_REQUEST A_
Reproduce the Japanese shop listing line by line, from its first line through its last, without changing anything.

_EXERCISE PASSAGE_
"""
Probability-Statistics-Jupy…

GitHub Repository: Probability-Statistics-Jupyter-Notebook/probability-statistics-notebook
Path: blob/master/notebook-for-reviewing/chapter_5_normal_distribution.ipynb
³⁸⁸ views

Kernel: Python 3

In [1]:

from scipy.stats import norm
from scipy.stats import chi2
from scipy.stats import t
import math

In [4]:

def print_status(exp, var, pmf, cdf):
    print('Exp\t {:.6f}\nVar\t {:.6f}\nPMF\t {:.6f}\nCDF\t {:.6f}'.format(exp, var, pmf, cdf))

Chapter 5 Normal Distribution

$X\sim N(\mu, \sigma^2):f(x;\mu, \sigma) = \frac{1}{\sqrt{2\pi}\sigma}e^{-\frac{(x-\mu)^2}{2\sigma^2}}$

The standard normal distribution

$X\sim N(0, 1): f(x) = \frac{1}{\sqrt{2\pi}}e^{-\frac{x^2}{2}}$

In [13]:

# Normal Distribution
# Input
mu = 2
sigma = 4 # N.B. NOT sigma^2
pdf_variable = [-4, 7.2] # [star point, end point]
cdf_variable = 2

# Calculate
exp, var = norm.stats(loc=mu, scale=sigma, moments='mv')
pdf = norm.cdf(pdf_variable[1], loc=mu, scale=sigma) - \
norm.cdf(pdf_variable[0], loc=mu, scale=sigma)
cdf = norm.cdf(cdf_variable, loc=mu, scale=sigma)

# Output
print_status(exp, var, pdf, cdf)

Out[13]:

Exp	 2.000000
Var	 16.000000
PMF	 0.836392
CDF	 0.500000

In [6]:

# Normal Distribution CDF-1
# Input
mu = 0
sigma = 1
ppf_x = 0.16 # Probability

# Calculate
x = norm.ppf(ppf_x, loc=mu, scale=sigma)

# Output
print(x)
"""
_SUPPLIED MATERIAL_
"""
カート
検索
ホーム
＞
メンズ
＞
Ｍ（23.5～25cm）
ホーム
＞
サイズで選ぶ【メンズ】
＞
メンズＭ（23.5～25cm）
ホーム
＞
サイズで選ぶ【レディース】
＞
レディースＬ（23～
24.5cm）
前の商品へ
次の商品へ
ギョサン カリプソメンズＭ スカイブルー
"""
_REQUEST B_
In the normal distribution notebook, write out again the part that opens with the words containing "pdf = norm.cdf(pdf_variable[1], loc=mu, scale=sigma)" and closes with "var, pdf, cdf)", putting "pdf_bounds" wherever "pdf_variable" occurs.

_EXERCISE ANSWER A_
カート
検索
ホーム
＞
メンズ
＞
Ｍ（23.5～25cm）
ホーム
＞
サイズで選ぶ【メンズ】
＞
メンズＭ（23.5～25cm）
ホーム
＞
サイズで選ぶ【レディース】
＞
レディースＬ（23～
24.5cm）
前の商品へ
次の商品へ
ギョサン カリプソメンズＭ スカイブルー

_EXERCISE ANSWER B_
pdf = norm.cdf(pdf_bounds[1], loc=mu, scale=sigma) - \
norm.cdf(pdf_bounds[0], loc=mu, scale=sigma)
cdf = norm.cdf(cdf_variable, loc=mu, scale=sigma)

# Output
print_status(exp, var, pdf, cdf)